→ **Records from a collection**
--- START ---
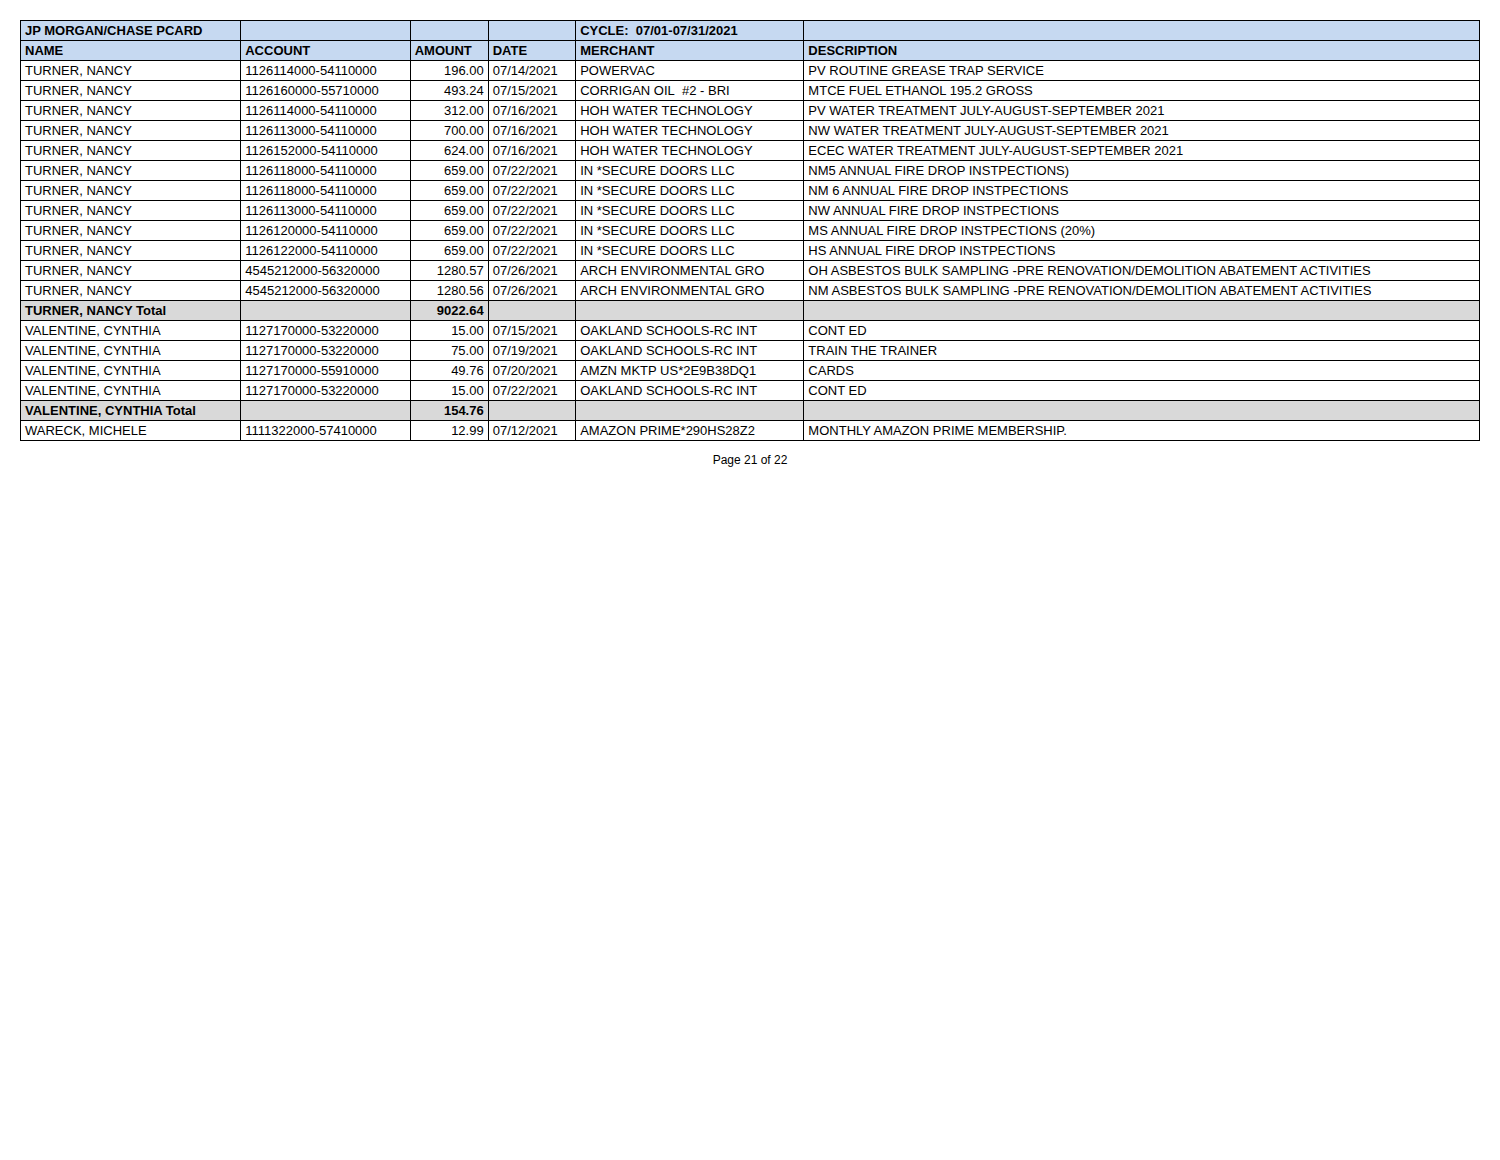| JP MORGAN/CHASE PCARD | | | | CYCLE: 07/01-07/31/2021 | |
| --- | --- | --- | --- | --- | --- |
| NAME | ACCOUNT | AMOUNT | DATE | MERCHANT | DESCRIPTION |
| TURNER, NANCY | 1126114000-54110000 | 196.00 | 07/14/2021 | POWERVAC | PV ROUTINE GREASE TRAP SERVICE |
| TURNER, NANCY | 1126160000-55710000 | 493.24 | 07/15/2021 | CORRIGAN OIL #2 - BRI | MTCE FUEL ETHANOL 195.2 GROSS |
| TURNER, NANCY | 1126114000-54110000 | 312.00 | 07/16/2021 | HOH WATER TECHNOLOGY | PV WATER TREATMENT JULY-AUGUST-SEPTEMBER 2021 |
| TURNER, NANCY | 1126113000-54110000 | 700.00 | 07/16/2021 | HOH WATER TECHNOLOGY | NW WATER TREATMENT JULY-AUGUST-SEPTEMBER 2021 |
| TURNER, NANCY | 1126152000-54110000 | 624.00 | 07/16/2021 | HOH WATER TECHNOLOGY | ECEC WATER TREATMENT JULY-AUGUST-SEPTEMBER 2021 |
| TURNER, NANCY | 1126118000-54110000 | 659.00 | 07/22/2021 | IN *SECURE DOORS LLC | NM5 ANNUAL FIRE DROP INSTPECTIONS) |
| TURNER, NANCY | 1126118000-54110000 | 659.00 | 07/22/2021 | IN *SECURE DOORS LLC | NM 6 ANNUAL FIRE DROP INSTPECTIONS |
| TURNER, NANCY | 1126113000-54110000 | 659.00 | 07/22/2021 | IN *SECURE DOORS LLC | NW ANNUAL FIRE DROP INSTPECTIONS |
| TURNER, NANCY | 1126120000-54110000 | 659.00 | 07/22/2021 | IN *SECURE DOORS LLC | MS ANNUAL FIRE DROP INSTPECTIONS (20%) |
| TURNER, NANCY | 1126122000-54110000 | 659.00 | 07/22/2021 | IN *SECURE DOORS LLC | HS ANNUAL FIRE DROP INSTPECTIONS |
| TURNER, NANCY | 4545212000-56320000 | 1280.57 | 07/26/2021 | ARCH ENVIRONMENTAL GRO | OH ASBESTOS BULK SAMPLING -PRE RENOVATION/DEMOLITION ABATEMENT ACTIVITIES |
| TURNER, NANCY | 4545212000-56320000 | 1280.56 | 07/26/2021 | ARCH ENVIRONMENTAL GRO | NM ASBESTOS BULK SAMPLING -PRE RENOVATION/DEMOLITION ABATEMENT ACTIVITIES |
| TURNER, NANCY Total | | 9022.64 | | | |
| VALENTINE, CYNTHIA | 1127170000-53220000 | 15.00 | 07/15/2021 | OAKLAND SCHOOLS-RC INT | CONT ED |
| VALENTINE, CYNTHIA | 1127170000-53220000 | 75.00 | 07/19/2021 | OAKLAND SCHOOLS-RC INT | TRAIN THE TRAINER |
| VALENTINE, CYNTHIA | 1127170000-55910000 | 49.76 | 07/20/2021 | AMZN MKTP US*2E9B38DQ1 | CARDS |
| VALENTINE, CYNTHIA | 1127170000-53220000 | 15.00 | 07/22/2021 | OAKLAND SCHOOLS-RC INT | CONT ED |
| VALENTINE, CYNTHIA Total | | 154.76 | | | |
| WARECK, MICHELE | 1111322000-57410000 | 12.99 | 07/12/2021 | AMAZON PRIME*290HS28Z2 | MONTHLY AMAZON PRIME MEMBERSHIP. |
Page 21 of 22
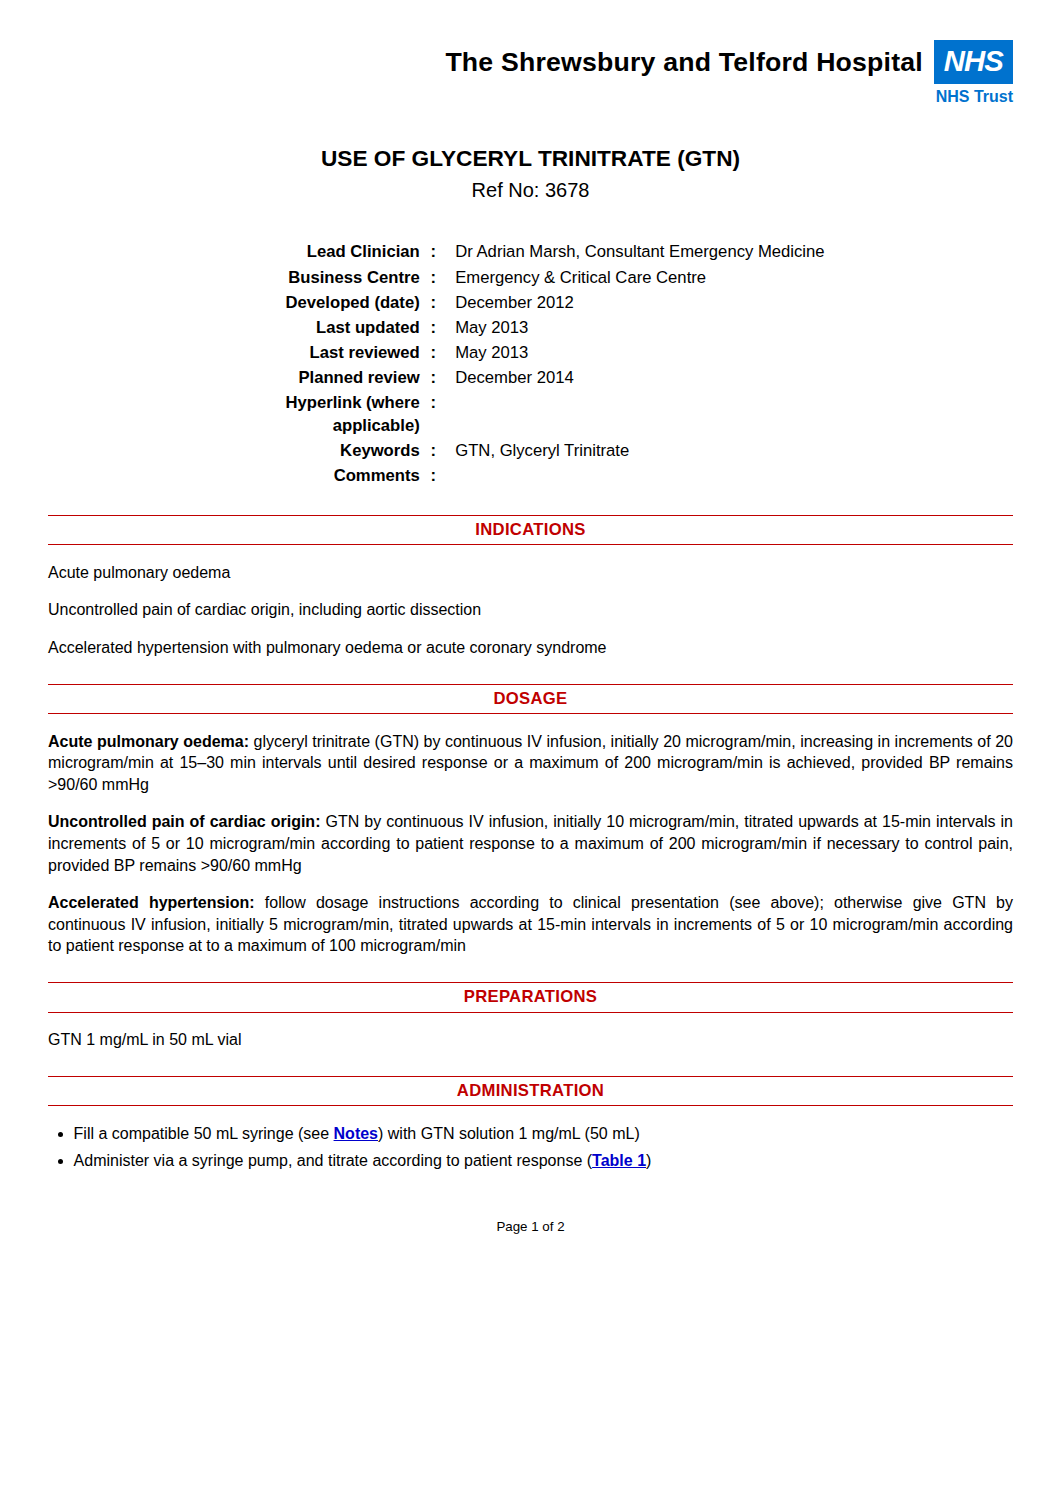The Shrewsbury and Telford Hospital NHS
NHS Trust
Use of Glyceryl Trinitrate (GTN)
Ref No: 3678
| Lead Clinician | : | Dr Adrian Marsh, Consultant Emergency Medicine |
| Business Centre | : | Emergency & Critical Care Centre |
| Developed (date) | : | December 2012 |
| Last updated | : | May 2013 |
| Last reviewed | : | May 2013 |
| Planned review | : | December 2014 |
| Hyperlink (where applicable) | : | |
| Keywords | : | GTN, Glyceryl Trinitrate |
| Comments | : | |
Indications
Acute pulmonary oedema
Uncontrolled pain of cardiac origin, including aortic dissection
Accelerated hypertension with pulmonary oedema or acute coronary syndrome
Dosage
Acute pulmonary oedema: glyceryl trinitrate (GTN) by continuous IV infusion, initially 20 microgram/min, increasing in increments of 20 microgram/min at 15–30 min intervals until desired response or a maximum of 200 microgram/min is achieved, provided BP remains >90/60 mmHg
Uncontrolled pain of cardiac origin: GTN by continuous IV infusion, initially 10 microgram/min, titrated upwards at 15-min intervals in increments of 5 or 10 microgram/min according to patient response to a maximum of 200 microgram/min if necessary to control pain, provided BP remains >90/60 mmHg
Accelerated hypertension: follow dosage instructions according to clinical presentation (see above); otherwise give GTN by continuous IV infusion, initially 5 microgram/min, titrated upwards at 15-min intervals in increments of 5 or 10 microgram/min according to patient response at to a maximum of 100 microgram/min
Preparations
GTN 1 mg/mL in 50 mL vial
Administration
Fill a compatible 50 mL syringe (see Notes) with GTN solution 1 mg/mL (50 mL)
Administer via a syringe pump, and titrate according to patient response (Table 1)
Page 1 of 2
--- END ---
→ **To do**
Make an exact copy of the records from their first line through the line containing "9022.64 | | | |", both ends included, with the pictures omitted.

→ **Finished task**
| JP MORGAN/CHASE PCARD | | | | CYCLE: 07/01-07/31/2021 | |
| --- | --- | --- | --- | --- | --- |
| NAME | ACCOUNT | AMOUNT | DATE | MERCHANT | DESCRIPTION |
| TURNER, NANCY | 1126114000-54110000 | 196.00 | 07/14/2021 | POWERVAC | PV ROUTINE GREASE TRAP SERVICE |
| TURNER, NANCY | 1126160000-55710000 | 493.24 | 07/15/2021 | CORRIGAN OIL #2 - BRI | MTCE FUEL ETHANOL 195.2 GROSS |
| TURNER, NANCY | 1126114000-54110000 | 312.00 | 07/16/2021 | HOH WATER TECHNOLOGY | PV WATER TREATMENT JULY-AUGUST-SEPTEMBER 2021 |
| TURNER, NANCY | 1126113000-54110000 | 700.00 | 07/16/2021 | HOH WATER TECHNOLOGY | NW WATER TREATMENT JULY-AUGUST-SEPTEMBER 2021 |
| TURNER, NANCY | 1126152000-54110000 | 624.00 | 07/16/2021 | HOH WATER TECHNOLOGY | ECEC WATER TREATMENT JULY-AUGUST-SEPTEMBER 2021 |
| TURNER, NANCY | 1126118000-54110000 | 659.00 | 07/22/2021 | IN *SECURE DOORS LLC | NM5 ANNUAL FIRE DROP INSTPECTIONS) |
| TURNER, NANCY | 1126118000-54110000 | 659.00 | 07/22/2021 | IN *SECURE DOORS LLC | NM 6 ANNUAL FIRE DROP INSTPECTIONS |
| TURNER, NANCY | 1126113000-54110000 | 659.00 | 07/22/2021 | IN *SECURE DOORS LLC | NW ANNUAL FIRE DROP INSTPECTIONS |
| TURNER, NANCY | 1126120000-54110000 | 659.00 | 07/22/2021 | IN *SECURE DOORS LLC | MS ANNUAL FIRE DROP INSTPECTIONS (20%) |
| TURNER, NANCY | 1126122000-54110000 | 659.00 | 07/22/2021 | IN *SECURE DOORS LLC | HS ANNUAL FIRE DROP INSTPECTIONS |
| TURNER, NANCY | 4545212000-56320000 | 1280.57 | 07/26/2021 | ARCH ENVIRONMENTAL GRO | OH ASBESTOS BULK SAMPLING -PRE RENOVATION/DEMOLITION ABATEMENT ACTIVITIES |
| TURNER, NANCY | 4545212000-56320000 | 1280.56 | 07/26/2021 | ARCH ENVIRONMENTAL GRO | NM ASBESTOS BULK SAMPLING -PRE RENOVATION/DEMOLITION ABATEMENT ACTIVITIES |
| TURNER, NANCY Total | | 9022.64 | | | |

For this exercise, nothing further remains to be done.